Women drivers 'less likely to be distracted than men', study finds

Chris Baynes
Women are less likely to be distracted while driving, research has suggested: grinvalds/iStockphoto

Women are less likely to be distracted while driving then men, new research suggests.

Young male motorists are more at risk of being distracted behind the wheel, with older women the least likely, a study found.

Driver distractions are to blame for at least 12 per cent of all road accidents, according to separate research published last year, with mobile phones and car radios among the most common.

Age, sex and certain types of personality can increase the likelihood of distraction, academics at Norway's Institute of Transport Economics have now found.

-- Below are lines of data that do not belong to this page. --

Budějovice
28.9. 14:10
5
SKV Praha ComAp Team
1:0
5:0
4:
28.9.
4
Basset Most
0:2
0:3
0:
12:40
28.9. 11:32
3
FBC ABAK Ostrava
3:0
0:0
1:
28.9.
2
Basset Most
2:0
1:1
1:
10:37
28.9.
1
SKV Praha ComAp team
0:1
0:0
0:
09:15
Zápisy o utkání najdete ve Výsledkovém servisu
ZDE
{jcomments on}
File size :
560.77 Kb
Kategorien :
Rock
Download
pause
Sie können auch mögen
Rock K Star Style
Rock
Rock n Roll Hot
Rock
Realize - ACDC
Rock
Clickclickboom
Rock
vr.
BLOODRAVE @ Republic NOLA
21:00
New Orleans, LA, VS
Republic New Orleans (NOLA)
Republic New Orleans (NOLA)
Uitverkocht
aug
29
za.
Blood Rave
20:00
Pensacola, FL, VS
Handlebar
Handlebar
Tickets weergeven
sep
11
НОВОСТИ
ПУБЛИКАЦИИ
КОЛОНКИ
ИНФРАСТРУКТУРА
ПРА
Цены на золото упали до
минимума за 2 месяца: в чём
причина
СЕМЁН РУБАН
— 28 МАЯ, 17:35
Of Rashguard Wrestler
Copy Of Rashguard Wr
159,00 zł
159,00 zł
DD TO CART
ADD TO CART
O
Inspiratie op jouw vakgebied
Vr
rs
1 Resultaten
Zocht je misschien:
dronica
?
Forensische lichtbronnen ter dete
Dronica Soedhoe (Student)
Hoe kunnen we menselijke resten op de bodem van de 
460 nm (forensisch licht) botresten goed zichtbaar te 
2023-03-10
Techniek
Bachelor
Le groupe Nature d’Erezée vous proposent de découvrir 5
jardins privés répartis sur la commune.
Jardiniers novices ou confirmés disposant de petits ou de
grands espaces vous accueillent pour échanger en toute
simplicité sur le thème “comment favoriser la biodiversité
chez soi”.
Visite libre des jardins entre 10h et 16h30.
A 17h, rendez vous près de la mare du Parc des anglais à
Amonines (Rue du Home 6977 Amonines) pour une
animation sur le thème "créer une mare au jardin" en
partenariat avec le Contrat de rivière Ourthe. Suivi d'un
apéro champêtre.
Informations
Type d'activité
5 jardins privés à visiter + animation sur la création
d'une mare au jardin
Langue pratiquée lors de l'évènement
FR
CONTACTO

Researchers surveyed 1,100 high-school students and 617 adults in the first study of how drivers' personal traits are linked to distraction.

"I found that young men were among the most likely to report distraction," said researcher Ole Johansson. "Others more prone to distraction include those who drive often, and those with neurotic and extroverted personalities."

People who felt distracted driving was more socially acceptable or largely beyond their control were also more likely to report distracted driving.

Mr Johansson said the findings, published in the journal Frontiers in Psychology, suggests "tailored interventions" should be used to reduce driver distraction among at-risk groups.

Previous studies have found that being distracted for just two seconds dramatically increases the risk of crashing.

More than a million people are killed in road accidents across the world each year, according to the World Health Organisation.